**Extrait à lire**
May 7, 2014 (Fifty-Three Days, journaux américains, 20)

© Franck Gérard

LOS ANGELES /day twenty (« twen’y »).

Une fois n’est pas coutume ; je commence ce récit non pas par aujourd’hui, mais par hier soir alors que je venais de finir d’écrire. À ce moment-là, je suis au téléphone avec la France. Soudain j’aperçois deux ratons laveurs ; non, les ratons laveurs ne sont pas que dans les zoos, ils ont une liberté propre ! Ce couple (je pense) s’approche à quatre mètres de moi, et nous nous fixons, je ne bouge pas, je suis pacifique, observateur, et ils repartent au fond de ce jardin très long où je les entends grattouiller… Enfin ! Quel bonheur que d’avoir vu ces ratons laveurs !

Ce matin, j’ai rendez-vous au Getty Center à 11h00 ! Je pars à 10, car je déteste arriver en retard et le GPS m’annonce 35 minutes de route. Je roule. Le GPS m’indique maintenant 45 minutes vu les encombrements. Et puis finalement presque une heure, vu les bouchons. Je prends mon mal en patience car c’est toujours (un peu) exotique. Mais pas pour très longtemps… Surtout lorsque je prends ces petites routes, à 15 miles à l’heure, et qu’en arrivant à destination un panneau indique « GPS Wrong, no way for the Getty ». Il est déjà 10h45 et je fais le chemin inverse, dans les lacets, à la même vitesse… L’entrée est indiquée sur Pasadena Blvd ; dans mon souvenir ! J’y arrive et parlemente avec les garagistes — je ne trouve pas le mot alors je trouve celui-ci ; ce sont les personnes qui gèrent les directions où tu dois te garer, peut-être les voituriers ? mais non, « I have not a reservation for my appointment ! ». Je suis en retard ! Je fulmine ! Me gare au niveau moins six ; prends l’ascenseur ; explique mon cas ; téléphone, et tout glisse miraculeusement ; les personnes de l’accueil me désamorcent tellement ; ils sont welcoming et friendly ! Ils font bien leur boulot et c’est très touchant. Je prends le tramway qui monte au Getty ; je bois un café en rendez-vous. Merci ! Après je me promène entre l’intérieur et l’extérieur ; c’est assez beau, même très beau mais c’est toujours la même chose, la même chose qui me gratte, comme un fou ; et ce ne n’est pas cela qui me gratte malgré la beauté gigantesque des expos, des pièces, de la nature, des photos, des peintures, de l’architecture… Non, ce n’est pas la rue, ici ! La rue revient ; c’est une obsession ! Décidément !

**Consignes de travail**
- 1) Dans le journal, à quelle heure est fixé le rendez-vous au Getty Center ?
- 2) Recopiez le passage du journal de « May 7, 2014 » à « ratons laveurs ! » en renommant « ratons laveurs » en « renards ».
Pour répondre, appuyez-vous uniquement sur le journal.

**Données sources**
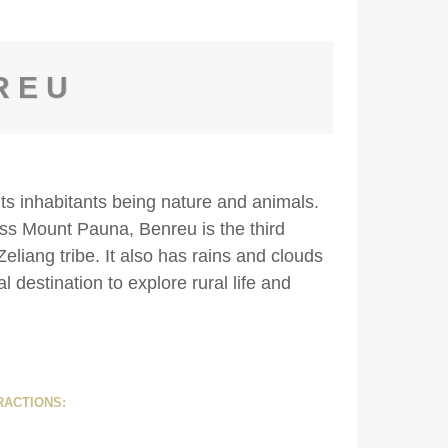
REU
its inhabitants being nature and animals.
ss Mount Pauna, Benreu is the third
eliang tribe. It also has rains and clouds
al destination to explore rural life and
RACTIONS:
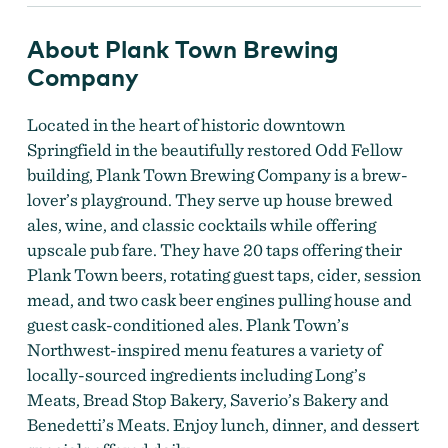
About Plank Town Brewing
Company
Located in the heart of historic downtown
Springfield in the beautifully restored Odd Fellow
building, Plank Town Brewing Company is a brew-
lover’s playground. They serve up house brewed
ales, wine, and classic cocktails while offering
upscale pub fare. They have 20 taps offering their
Plank Town beers, rotating guest taps, cider, session
mead, and two cask beer engines pulling house and
guest cask-conditioned ales. Plank Town’s
Northwest-inspired menu features a variety of
locally-sourced ingredients including Long’s
Meats, Bread Stop Bakery, Saverio’s Bakery and
Benedetti’s Meats. Enjoy lunch, dinner, and dessert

**Corrigés**
- 1) À 11h00.

- 2)
May 7, 2014 (Fifty-Three Days, journaux américains, 20)

© Franck Gérard

LOS ANGELES /day twenty (« twen’y »).

Une fois n’est pas coutume ; je commence ce récit non pas par aujourd’hui, mais par hier soir alors que je venais de finir d’écrire. À ce moment-là, je suis au téléphone avec la France. Soudain j’aperçois deux renards ; non, les renards ne sont pas que dans les zoos, ils ont une liberté propre ! Ce couple (je pense) s’approche à quatre mètres de moi, et nous nous fixons, je ne bouge pas, je suis pacifique, observateur, et ils repartent au fond de ce jardin très long où je les entends grattouiller… Enfin ! Quel bonheur que d’avoir vu ces renards !